Task details: In the rows below, find each line that contains the word "Digitalfunks" and report every such line in full.

Raw data:
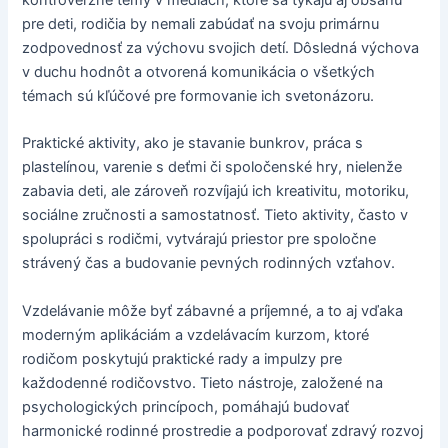
kontroverzné témy v médiách, ktoré sa týkajú aj obsahu
pre deti, rodičia by nemali zabúdať na svoju primárnu
zodpovednosť za výchovu svojich detí. Dôsledná výchova
v duchu hodnôt a otvorená komunikácia o všetkých
témach sú kľúčové pre formovanie ich svetonázoru.
Praktické aktivity, ako je stavanie bunkrov, práca s
plastelínou, varenie s deťmi či spoločenské hry, nielenže
zabavia deti, ale zároveň rozvíjajú ich kreativitu, motoriku,
sociálne zručnosti a samostatnosť. Tieto aktivity, často v
spolupráci s rodičmi, vytvárajú priestor pre spoločne
strávený čas a budovanie pevných rodinných vzťahov.
Vzdelávanie môže byť zábavné a príjemné, a to aj vďaka
moderným aplikáciám a vzdelávacím kurzom, ktoré
rodičom poskytujú praktické rady a impulzy pre
každodenné rodičovstvo. Tieto nástroje, založené na
psychologických princípoch, pomáhajú budovať
harmonické rodinné prostredie a podporovať zdravý rozvoj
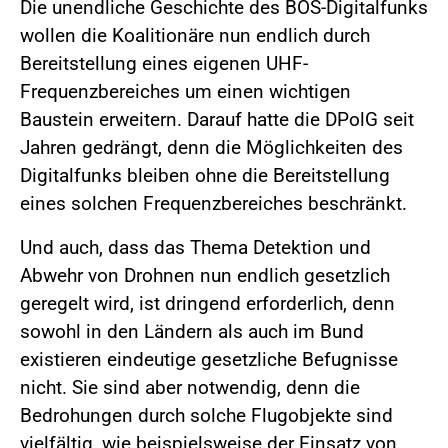
Die unendliche Geschichte des BOS-Digitalfunks
wollen die Koalitionäre nun endlich durch
Bereitstellung eines eigenen UHF-
Frequenzbereiches um einen wichtigen
Baustein erweitern. Darauf hatte die DPolG seit
Jahren gedrängt, denn die Möglichkeiten des
Digitalfunks bleiben ohne die Bereitstellung
eines solchen Frequenzbereiches beschränkt.
Und auch, dass das Thema Detektion und
Abwehr von Drohnen nun endlich gesetzlich
geregelt wird, ist dringend erforderlich, denn
sowohl in den Ländern als auch im Bund
existieren eindeutige gesetzliche Befugnisse
nicht. Sie sind aber notwendig, denn die
Bedrohungen durch solche Flugobjekte sind
vielfältig, wie beispielsweise der Einsatz von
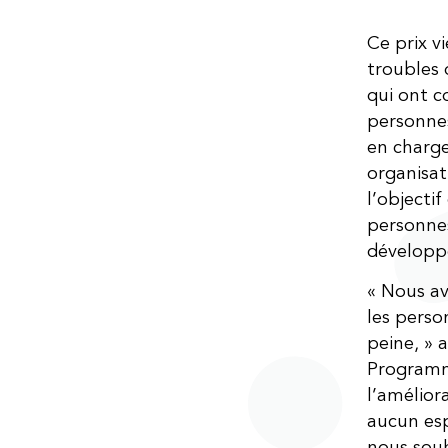
Ce prix 
troubles 
qui ont co
personnes
en charge
organisat
l’objectif
personnes
développe
« Nous av
les perso
peine, » 
Programme
l’amélior
aucun esp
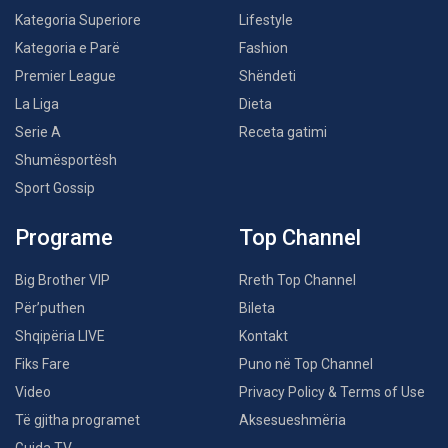
Kategoria Superiore
Lifestyle
Kategoria e Parë
Fashion
Premier League
Shëndeti
La Liga
Dieta
Serie A
Receta gatimi
Shumësportësh
Sport Gossip
Programe
Top Channel
Big Brother VIP
Rreth Top Channel
Për’puthen
Bileta
Shqipëria LIVE
Kontakt
Fiks Fare
Puno në Top Channel
Video
Privacy Policy & Terms of Use
Të gjitha programet
Aksesueshmëria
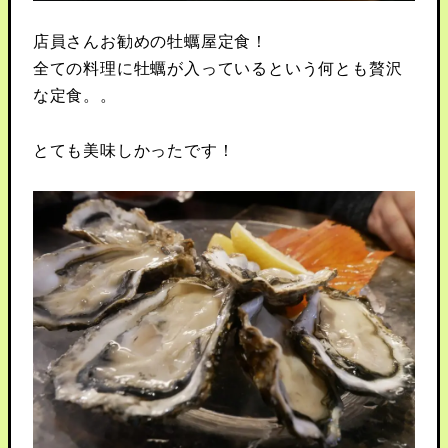
店員さんお勧めの牡蠣屋定食！
全ての料理に牡蠣が入っているという何とも贅沢
な定食。。
とても美味しかったです！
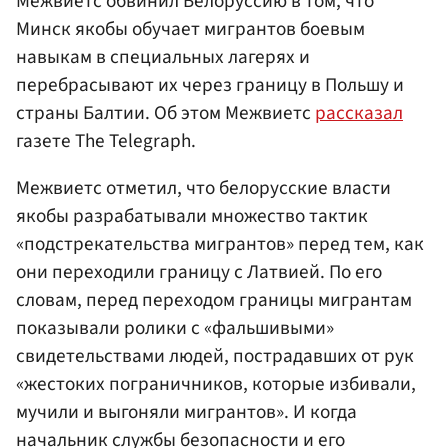
Межвиетс обвинил Белоруссию в том, что
Минск якобы обучает мигрантов боевым
навыкам в специальных лагерях и
перебрасывают их через границу в Польшу и
страны Балтии. Об этом Межвиетс
рассказал
газете The Telegraph.
Межвиетс отметил, что белорусские власти
якобы разрабатывали множество тактик
«подстрекательства мигрантов» перед тем, как
они переходили границу с Латвией. По его
словам, перед переходом границы мигрантам
показывали ролики с «фальшивыми»
свидетельствами людей, пострадавших от рук
«жестоких пограничников, которые избивали,
мучили и выгоняли мигрантов». И когда
начальник службы безопасности и его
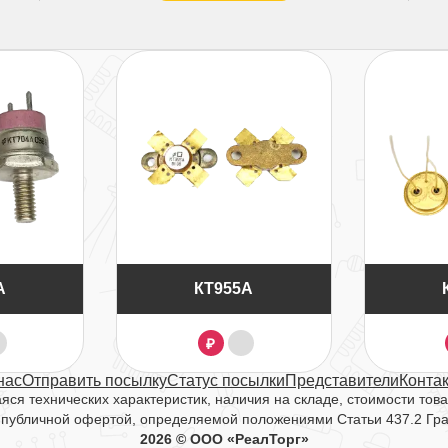
А
КТ955А
₽
нас
Отправить посылку
Статус посылки
Представители
Конта
ся технических характеристик, наличия на складе, стоимости това
 публичной офертой, определяемой положениями Статьи 437.2 Гр
2026 © ООО «РеалТорг»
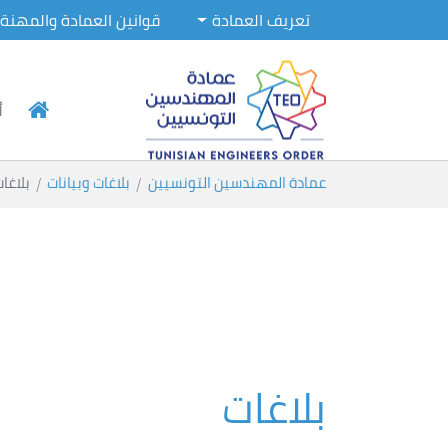
تعريف العمادة
قوانين العمادة والمهنة
أ
Skip to main conten
You are here:
عمادة المهندسين التونسيين
بلاغات وبيانات
بلاغا
بلاغات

Exercise output:
Die unendliche Geschichte des BOS-Digitalfunks
Digitalfunks bleiben ohne die Bereitstellung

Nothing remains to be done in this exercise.